## [Aim of the task]
What lines below hold the string "font"? Copy them all.

--------------------

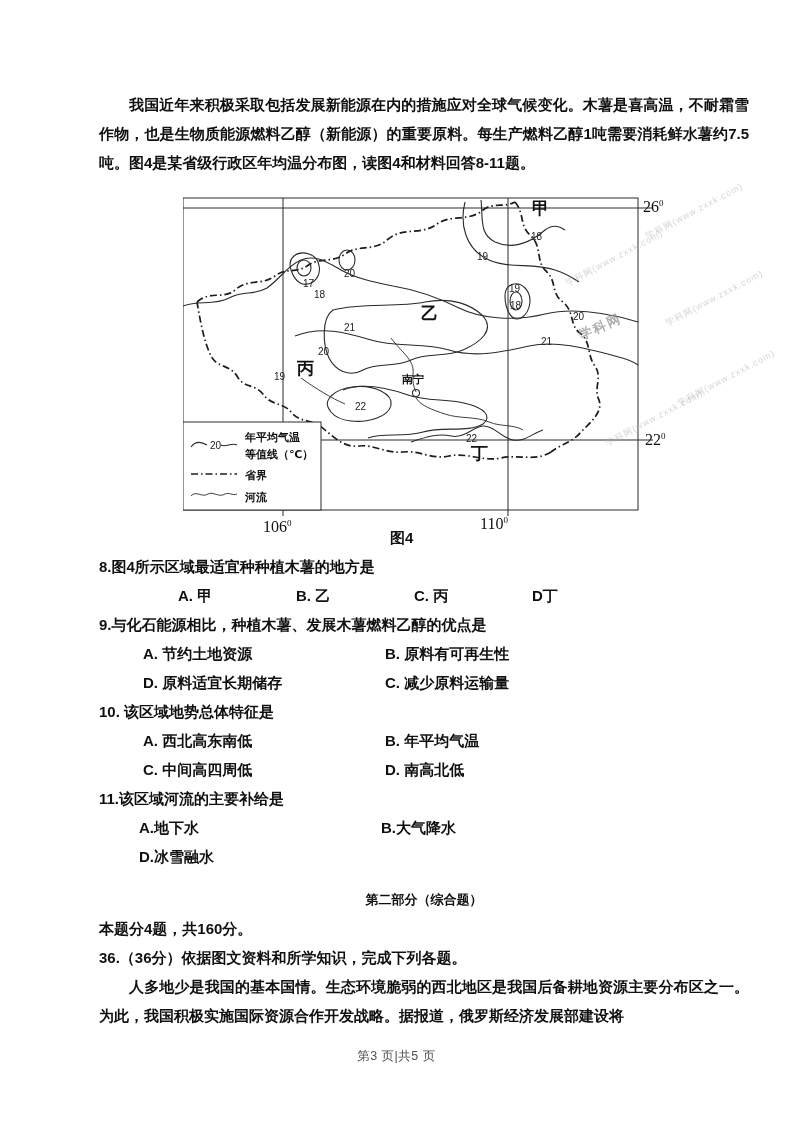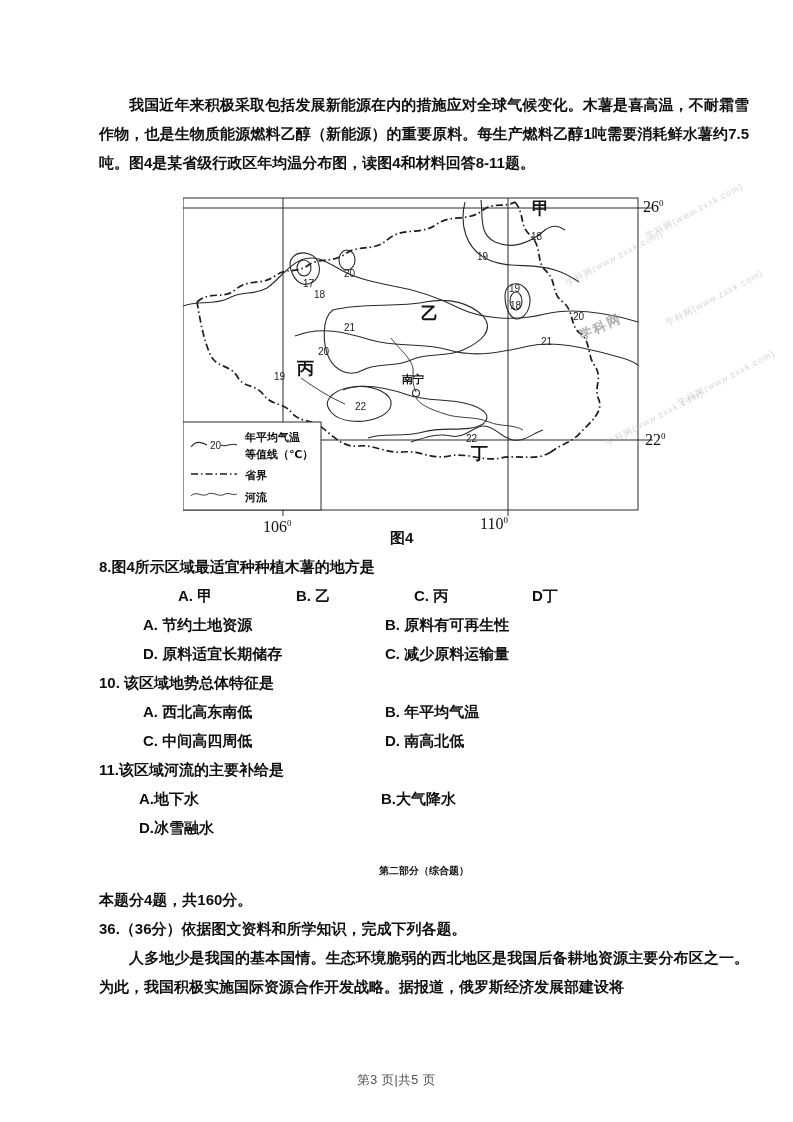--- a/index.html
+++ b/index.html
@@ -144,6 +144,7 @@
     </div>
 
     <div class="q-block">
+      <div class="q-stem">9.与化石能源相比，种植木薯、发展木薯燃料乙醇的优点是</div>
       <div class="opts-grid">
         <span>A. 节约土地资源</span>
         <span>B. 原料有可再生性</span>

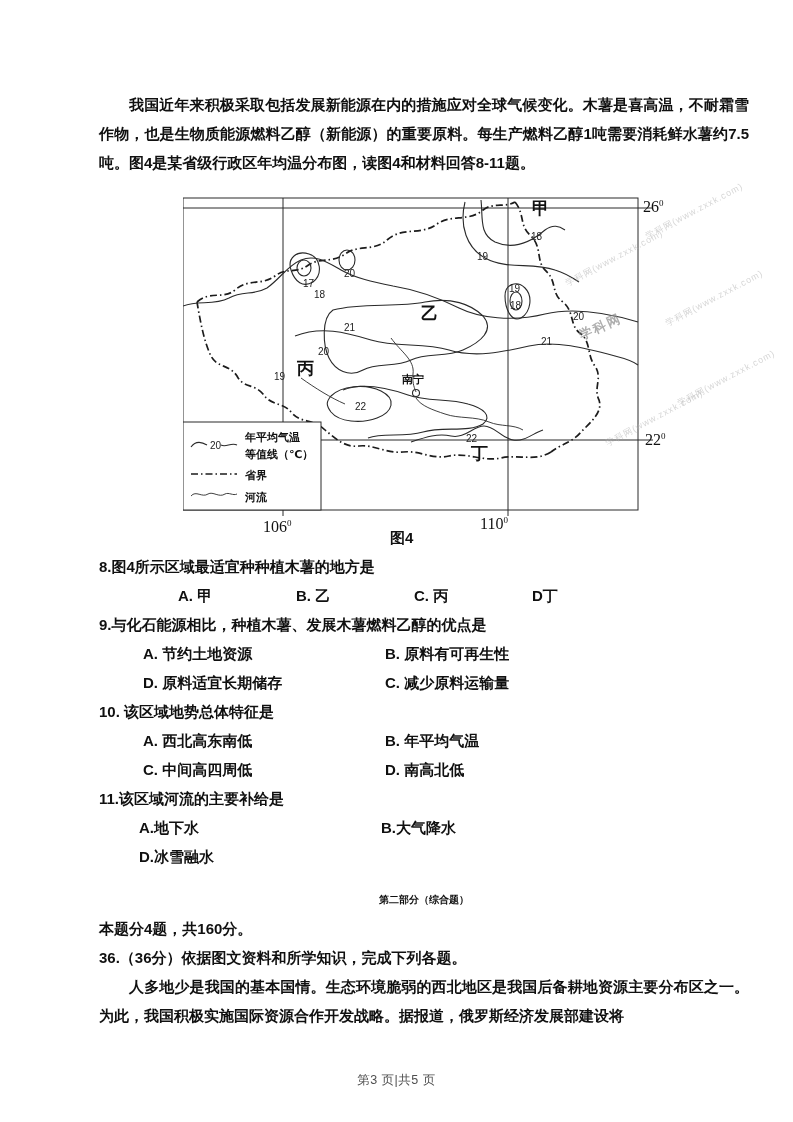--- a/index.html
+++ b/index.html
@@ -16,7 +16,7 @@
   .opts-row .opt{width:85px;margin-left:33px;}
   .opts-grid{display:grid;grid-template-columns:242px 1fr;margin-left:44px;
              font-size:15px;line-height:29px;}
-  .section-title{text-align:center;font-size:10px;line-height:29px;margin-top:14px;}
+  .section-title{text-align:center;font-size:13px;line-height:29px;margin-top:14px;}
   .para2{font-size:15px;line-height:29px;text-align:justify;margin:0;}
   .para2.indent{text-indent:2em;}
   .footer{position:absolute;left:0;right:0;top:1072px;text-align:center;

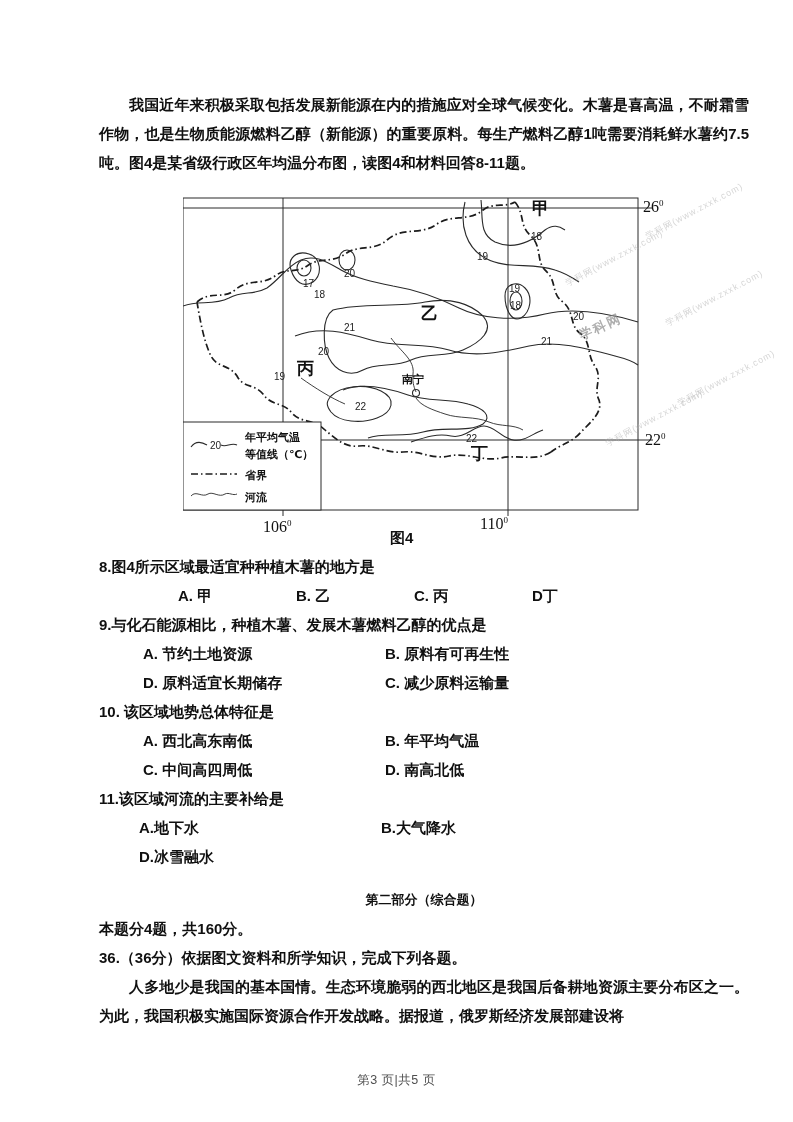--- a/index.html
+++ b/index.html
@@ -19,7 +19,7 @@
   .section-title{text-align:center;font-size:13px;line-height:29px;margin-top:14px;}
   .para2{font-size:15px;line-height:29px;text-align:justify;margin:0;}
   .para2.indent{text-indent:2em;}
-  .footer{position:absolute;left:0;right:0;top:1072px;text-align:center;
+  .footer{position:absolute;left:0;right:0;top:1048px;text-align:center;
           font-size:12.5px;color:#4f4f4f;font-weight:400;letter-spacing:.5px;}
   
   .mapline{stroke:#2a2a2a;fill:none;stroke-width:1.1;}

--------------------

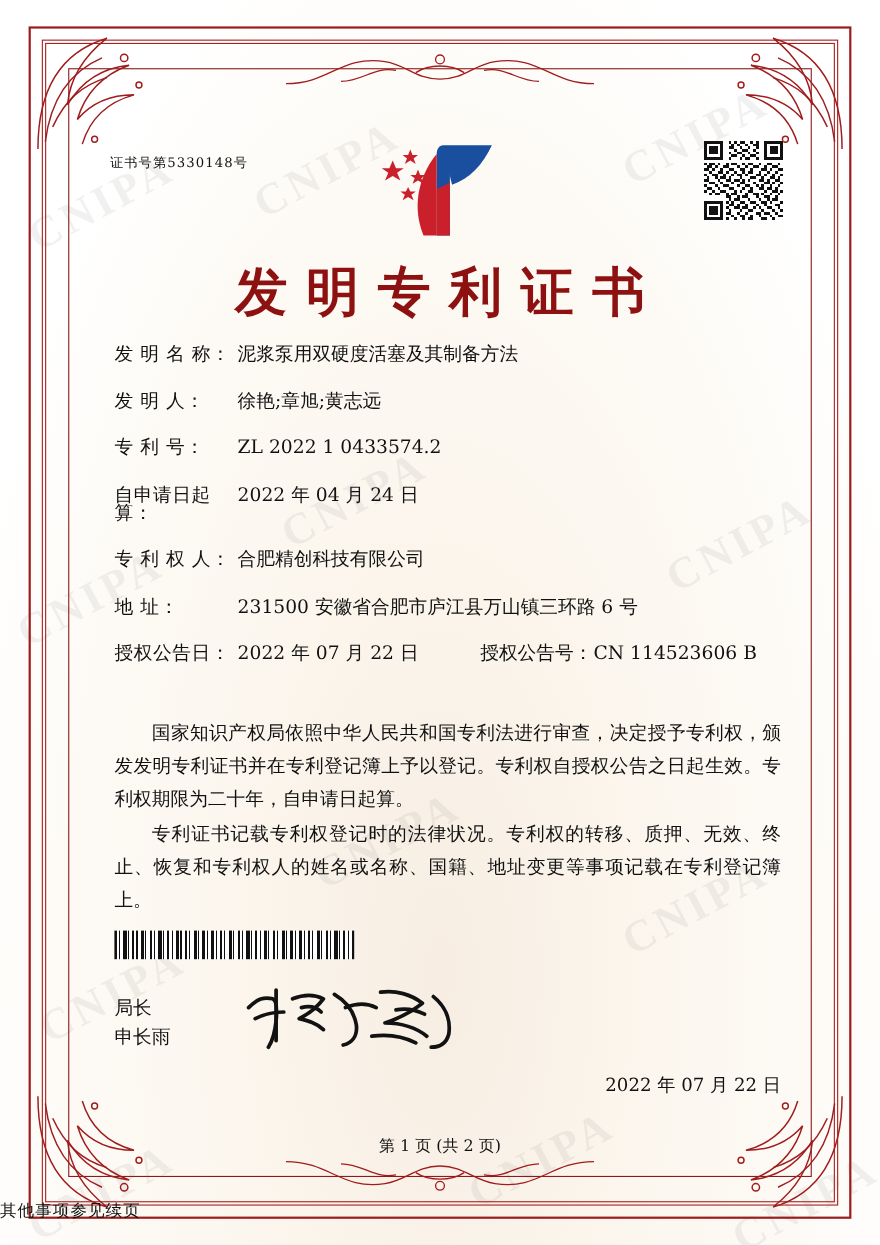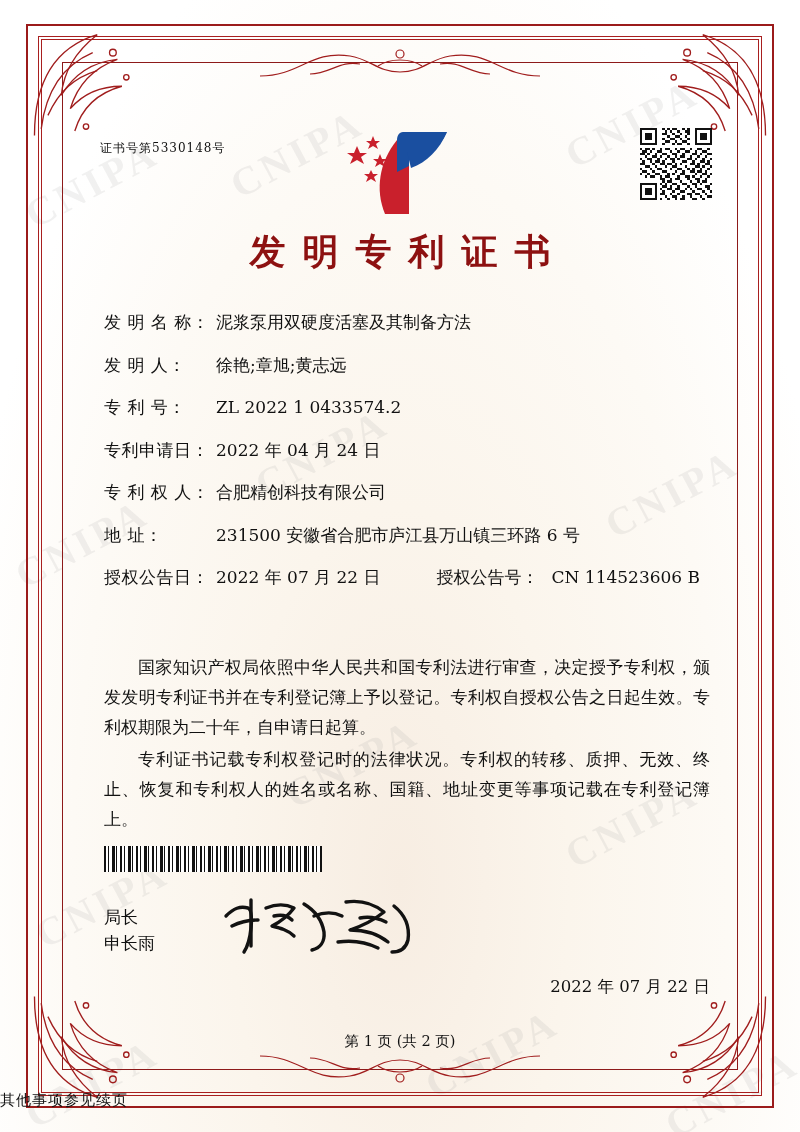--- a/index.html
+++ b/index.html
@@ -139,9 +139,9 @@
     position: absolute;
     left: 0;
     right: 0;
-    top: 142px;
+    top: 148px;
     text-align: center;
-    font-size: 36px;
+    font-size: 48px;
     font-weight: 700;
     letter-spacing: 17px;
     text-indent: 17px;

--------------------

## [Expected answer]
              font-size:15px;line-height:29px;}
-  .section-title{text-align:center;font-size:10px;line-height:29px;margin-top:14px;}
+  .section-title{text-align:center;font-size:13px;line-height:29px;margin-top:14px;}
   .para2{font-size:15px;line-height:29px;text-align:justify;margin:0;}
   .section-title{text-align:center;font-size:13px;line-height:29px;margin-top:14px;}
   .para2{font-size:15px;line-height:29px;text-align:justify;margin:0;}
           font-size:12.5px;color:#4f4f4f;font-weight:400;letter-spacing:.5px;}
-    font-size: 36px;
+    font-size: 48px;
     font-weight: 700;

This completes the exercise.